Nine or one-third of Nigeria’s 27 power plants were idle on Thursday, making 2,079.1 megawatts (mw) out of the nation’s total generation capacity remain idle.

Total power generation climbed to 3,269mw as of 6 am Thursday, according to data from the Nigerian Electricity System Operator’s website, up from 3,074.6mw a day before.

The country’s installed generation capacity is 12,910.40mw, available capacity 7,652.60mw, transmission wheeling capacity 8,100mw and all-time peak generation 5,375mw

Five of the power plants were among those constructed under the National Integrated Power Project including namely Gbarain, Ihovbor, Olorunsogo II, Omotosho II and Alaoji.
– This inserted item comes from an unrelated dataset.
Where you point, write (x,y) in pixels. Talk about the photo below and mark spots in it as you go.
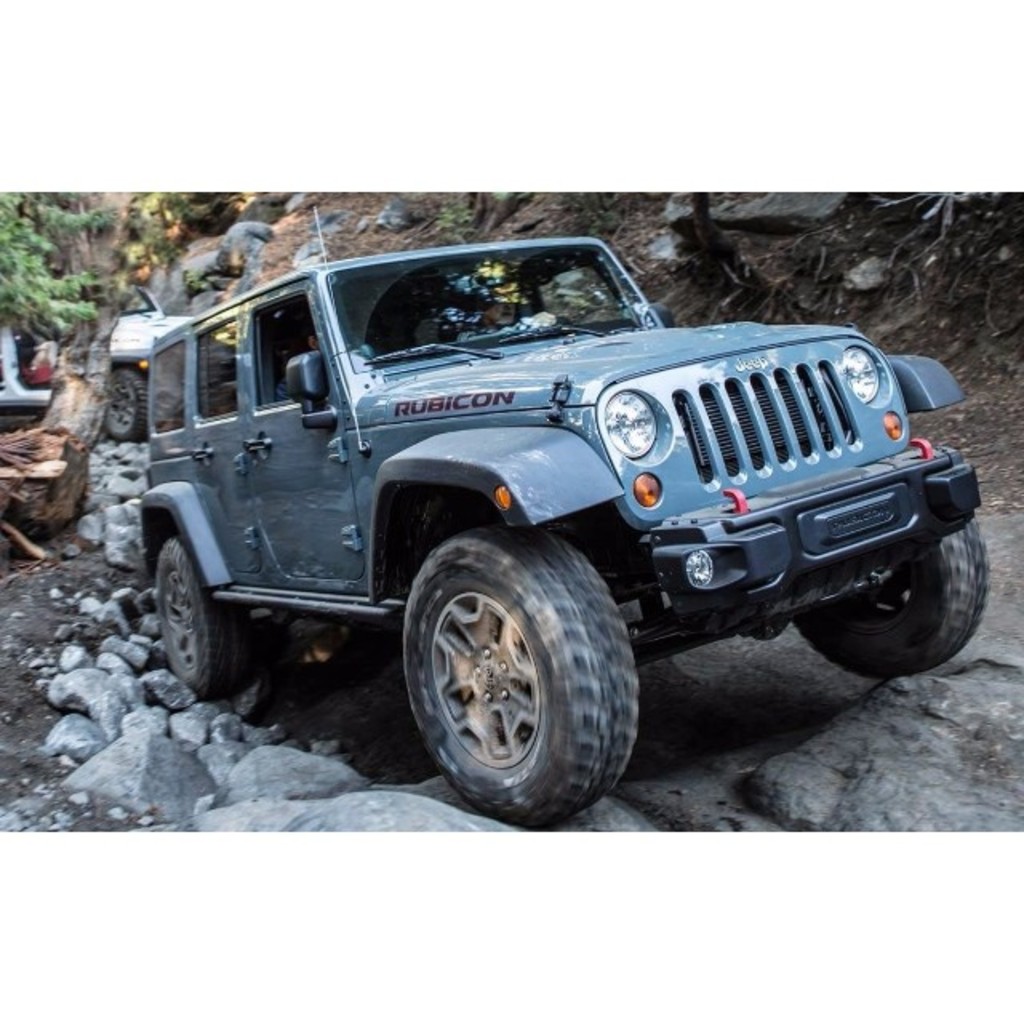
In the center of the image (446,447) there is a vehicle (352,472) on the road (956,825). On the right side of the image (998,791) we can see ground (894,299). On the left side of the image (240,791) we can see stones (53,589) and trees (37,277). In the background (575,211) we can see stones (388,211) and ground (305,242).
AES, Afam IV & V, Ibom Power and ASCO made up the rest.

Read also: NNPC increases gas supply to power plants by 19%, remits N219bn to FAAC

The system operator cited low load demand by the distribution companies, maintenance, gas inadequacy, frequency response and gas pipeline rupturing among other reasons for the shutdown.
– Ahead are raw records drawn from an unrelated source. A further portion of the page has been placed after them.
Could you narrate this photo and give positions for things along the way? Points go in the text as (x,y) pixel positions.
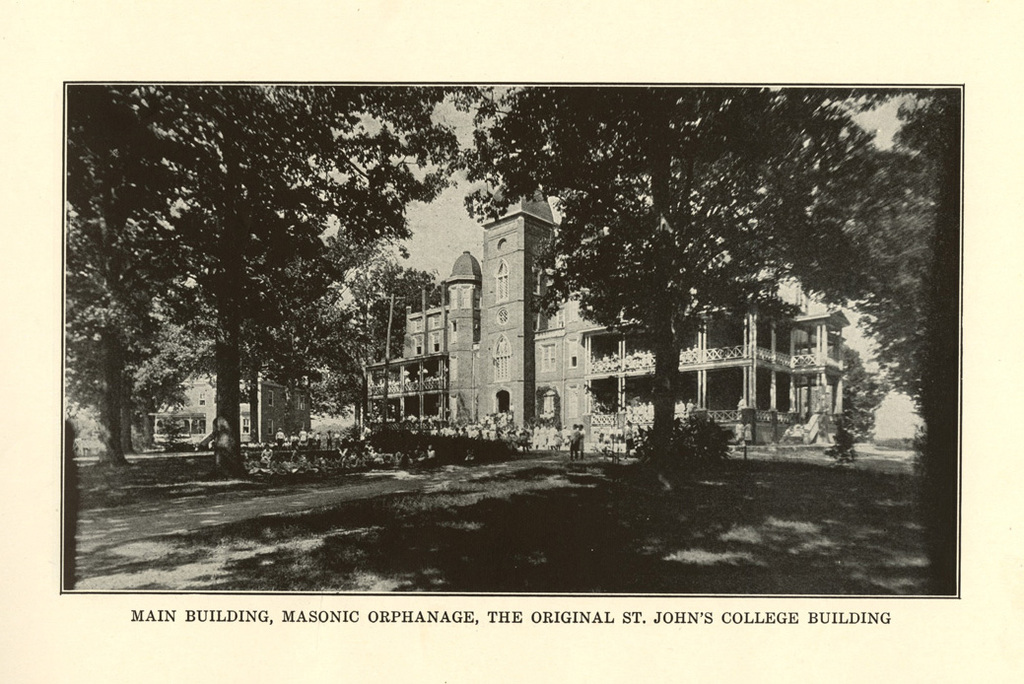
In this image its a page (393,642). There is some text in the foreground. There is a road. There are trees (660,467) and plants (703,448). There is grass (569,524). There are people (409,419). There are buildings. There is a sky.
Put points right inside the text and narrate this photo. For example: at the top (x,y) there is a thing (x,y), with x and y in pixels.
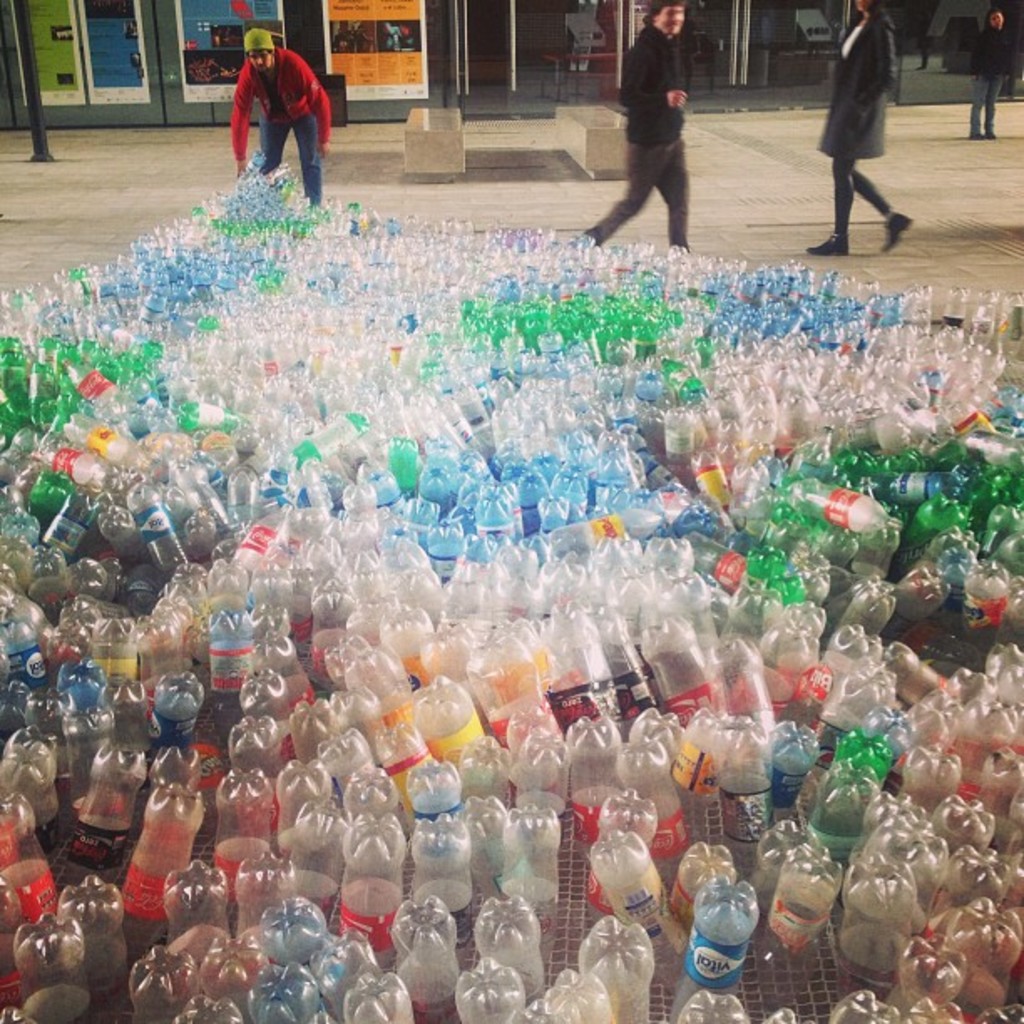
In the foreground of the image (509,585), plastic bottles (99,461) are kept on the floor (293,165). In the left (314,169), a person (320,121) is standing and holding a bottle (281,200). And in the right (992,15) three persons (854,141) are visible. In the background (7,22), there are shops (154,7) visible. This image is taken during day time.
One of the plants, AES, has not produced power since September 2014.

Nigeria derives the 87.5 per cent of its electricity from gas-fired power plants, with the rest 12.5 per cent coming from hydro sources.

The Advisory Power Team, Office of the Vice-President said on Wednesday, “the power sector lost an estimated N2.01bn on July 14, 2020 due to constraints from insufficient gas supply, distribution infrastructure and transmission infrastructure.”